Dua Puluh Sembilan

207 39 8
                                    

Bintang termangu di tempat. Menopang dagu dengan telapak tangan. Dahinya berkerut tanda tengah berpikir. "Siapa cewek itu? Datang-datang ngasih ulti?*

Masih berusaha memeras ingatan. "Ah, gue ingat sekarang, itu cewek kan, yang beberapa waktu lalu ganggu gue, terus tabrakan di kampus. Tapi siapa sih tuh cewek? Kenapa gue ngerasa enggak asing?"

Bintang kembali berusaha membuka memori ingatan. Mencari petunjuk lain. Kedua matanya melebar. Gadis itu menggelengkan kepala. "Enggak mungkin dia? Pasti bukan!!!"

...

Kejora membuka kotak pemberian Bintang. Wajahnya tertegun saat mendapati seuntai kalung dan gelang dengan liontin berwarna biru laut. Dahinya berkerut.

"Jangan-jangan, Kak Venus sengaja pilih gaun warna biru laut supaya cocok sama kalung dan gelang ini."

Jemari lentiknya meraih gelang. Menaruhnya di atas lengan kiri. Terlihat cantik dengan warna kulitnya. Sebuah senyuman melengkung di wajah manisnya.

...

Nana menghembuskan napas. Sejak tadi memperhatikan Kejora dari pintu, yang memang terbuka lebar tanpa disadari pemilik kamar.

"Jadi lo masih mau maksa misahin mereka, Na?"

Nana menoleh ke arah Arimbi. Menggelengkan kepala. "Gue nyerah, Ar. Biarkan mereka jalanin yang seharusnya tanpa campur tangan gue. Apapun hasil akhirnya, gue cuma berharap mereka bisa bersikap dewasa dan enggak menyakiti satu sama lain."

Arimbi menepuk bahu Nana. "Jadi, gue resmi mundur buat dekati Venus, ya. Walaupun sebenarnya gue enggak rela."

Nana menatap tajam Arimbi. "Jangan nyoba jadi pebinor deh. Gue santet sampai lo muntah beling baru rasa."

Arimbi mencebik. "Perasaan kemarin-kemarin lo deh yang nyuruh gue jadi pebinor."

Nana hanya mendelik. Gadis itu berbalik dan pergi meninggalkan pintu kamar Kejora. Tentunya, tak lupa menarik serta gadis tampan bernama Arimbi.

...

"Para cewek lagi pada ngapain sih, Bang? Lama amat, heran. Gue saja enggak pakai lama tuh siap-siapnya." Vido melipat tangan di depan dada dan meluruskan kedua kakinya, yang sejak setengah jam lalu tertekuk.

Plak. Tanpa rasa bersalah, Arimbi melayangkan telapak tangannya ke lengan atas Vido. "Sudah berapa kali gue bilang, jangan panggil gue Abang. Biar begini gue masih sadar kodrat, ya. Lagian ngapain lo bandingin diri lo sama mereka? Lo cewek juga?"

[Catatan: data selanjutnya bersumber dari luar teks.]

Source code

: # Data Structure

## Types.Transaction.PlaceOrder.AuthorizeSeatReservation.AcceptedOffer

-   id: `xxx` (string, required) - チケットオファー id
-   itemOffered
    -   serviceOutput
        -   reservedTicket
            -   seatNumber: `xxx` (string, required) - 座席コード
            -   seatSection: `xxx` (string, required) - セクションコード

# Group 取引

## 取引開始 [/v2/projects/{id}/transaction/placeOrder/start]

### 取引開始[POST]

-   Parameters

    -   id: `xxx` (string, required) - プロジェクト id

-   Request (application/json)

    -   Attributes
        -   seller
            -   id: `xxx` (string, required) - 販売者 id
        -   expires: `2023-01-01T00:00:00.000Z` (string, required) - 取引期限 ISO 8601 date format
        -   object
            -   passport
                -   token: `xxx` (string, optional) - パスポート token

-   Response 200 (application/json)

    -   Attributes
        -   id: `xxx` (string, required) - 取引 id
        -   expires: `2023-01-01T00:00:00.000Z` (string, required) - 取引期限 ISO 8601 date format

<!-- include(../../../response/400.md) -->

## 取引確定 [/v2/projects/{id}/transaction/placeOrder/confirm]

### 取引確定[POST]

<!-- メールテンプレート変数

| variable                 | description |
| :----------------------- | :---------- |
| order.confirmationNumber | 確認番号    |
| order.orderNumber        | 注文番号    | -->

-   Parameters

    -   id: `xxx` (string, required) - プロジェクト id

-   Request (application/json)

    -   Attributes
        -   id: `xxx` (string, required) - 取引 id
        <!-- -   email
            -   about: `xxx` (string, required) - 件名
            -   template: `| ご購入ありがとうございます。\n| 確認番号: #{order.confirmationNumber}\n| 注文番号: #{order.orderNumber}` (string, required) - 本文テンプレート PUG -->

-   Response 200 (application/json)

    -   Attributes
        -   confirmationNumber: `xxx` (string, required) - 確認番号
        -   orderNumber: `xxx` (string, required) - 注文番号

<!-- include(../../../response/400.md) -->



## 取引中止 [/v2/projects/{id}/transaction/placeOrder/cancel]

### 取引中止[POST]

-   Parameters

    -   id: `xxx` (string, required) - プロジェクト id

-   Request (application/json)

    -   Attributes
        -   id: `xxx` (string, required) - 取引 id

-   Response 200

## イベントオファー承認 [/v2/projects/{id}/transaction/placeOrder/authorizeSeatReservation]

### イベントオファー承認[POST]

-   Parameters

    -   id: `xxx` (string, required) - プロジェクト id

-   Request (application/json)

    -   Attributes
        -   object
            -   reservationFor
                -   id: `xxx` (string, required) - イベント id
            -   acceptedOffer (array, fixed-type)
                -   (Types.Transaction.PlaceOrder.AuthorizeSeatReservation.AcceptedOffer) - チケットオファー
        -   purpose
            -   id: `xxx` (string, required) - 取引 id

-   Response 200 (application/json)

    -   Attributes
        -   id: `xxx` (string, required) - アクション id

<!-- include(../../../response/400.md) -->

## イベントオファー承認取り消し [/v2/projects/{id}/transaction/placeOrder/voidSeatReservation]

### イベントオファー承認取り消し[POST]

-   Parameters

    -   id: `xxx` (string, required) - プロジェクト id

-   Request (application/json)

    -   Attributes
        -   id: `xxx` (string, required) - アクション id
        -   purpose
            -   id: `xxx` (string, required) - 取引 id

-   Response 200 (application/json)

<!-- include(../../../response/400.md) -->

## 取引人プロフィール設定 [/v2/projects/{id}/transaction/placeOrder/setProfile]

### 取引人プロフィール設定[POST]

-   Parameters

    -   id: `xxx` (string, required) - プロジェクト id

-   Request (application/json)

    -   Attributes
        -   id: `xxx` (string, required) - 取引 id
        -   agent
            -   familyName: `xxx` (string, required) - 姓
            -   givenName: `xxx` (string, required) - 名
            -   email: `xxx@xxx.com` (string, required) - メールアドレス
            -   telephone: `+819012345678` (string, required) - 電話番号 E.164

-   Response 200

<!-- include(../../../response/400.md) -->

Vido mengusap lengan atasnya. Sedikit nyeri akibat keplakan Arimbi, yang cukup keras. "Sakit tahu, Kak. Jahat amat sih sama adek ganteng."

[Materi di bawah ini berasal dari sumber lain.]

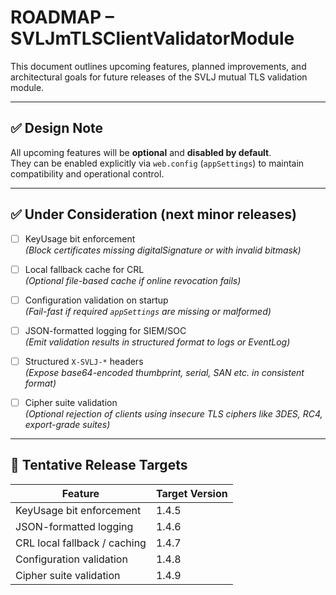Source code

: # ROADMAP – SVLJmTLSClientValidatorModule

This document outlines upcoming features, planned improvements, and architectural goals for future releases of the SVLJ mutual TLS validation module.

---

## ✅ Design Note

All upcoming features will be **optional** and **disabled by default**.  
They can be enabled explicitly via `web.config` (`appSettings`) to maintain compatibility and operational control.

---

## ✅ Under Consideration (next minor releases)

- [ ] KeyUsage bit enforcement  
  _(Block certificates missing digitalSignature or with invalid bitmask)_

- [ ] Local fallback cache for CRL  
  _(Optional file-based cache if online revocation fails)_

- [ ] Configuration validation on startup  
  _(Fail-fast if required `appSettings` are missing or malformed)_

- [ ] JSON-formatted logging for SIEM/SOC  
  _(Emit validation results in structured format to logs or EventLog)_

- [ ] Structured `X-SVLJ-*` headers  
  _(Expose base64-encoded thumbprint, serial, SAN etc. in consistent format)_

- [ ] Cipher suite validation  
  _(Optional rejection of clients using insecure TLS ciphers like 3DES, RC4, export-grade suites)_

---

## 📆 Tentative Release Targets

| Feature                          | Target Version |
|----------------------------------|----------------|
| KeyUsage bit enforcement         | 1.4.5          |
| JSON-formatted logging           | 1.4.6          |
| CRL local fallback / caching     | 1.4.7          |
| Configuration validation         | 1.4.8          |
| Cipher suite validation          | 1.4.9          |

Arimbi berdecih kesal. "Pacar lo enggak ikut?" tanyanya mengalihkan pembicaraan. Menghindari perdebatan dengan cowok tampan nan manis di sebelahnya.

Vido menggeleng. Disandarkannya tubuh di sofa. "Ngapain juga gue ngajak Abey. Enggak bisa bebas gue nanti."

Arimbi tersenyum. "Enggak baik loh seorang istri pergi ke acara pesta tanpa didampingi suami. Nanti kalau ada yang genitin lo gimana, Neng?"

Vido menatap tajam kakak sepupunya itu. "Apasih? Gue cowok, ya. Gue suami bukan istri."

Arimbi mencebikkan bibir. "Lo kan, ukenya si Abey. Ya, otomatis lo jadi istri lah. Lagian, ya, gue masih enggak percaya, adek gue yang ganteng, gagah ini bisa-bisanya mau jadi pihak bawah."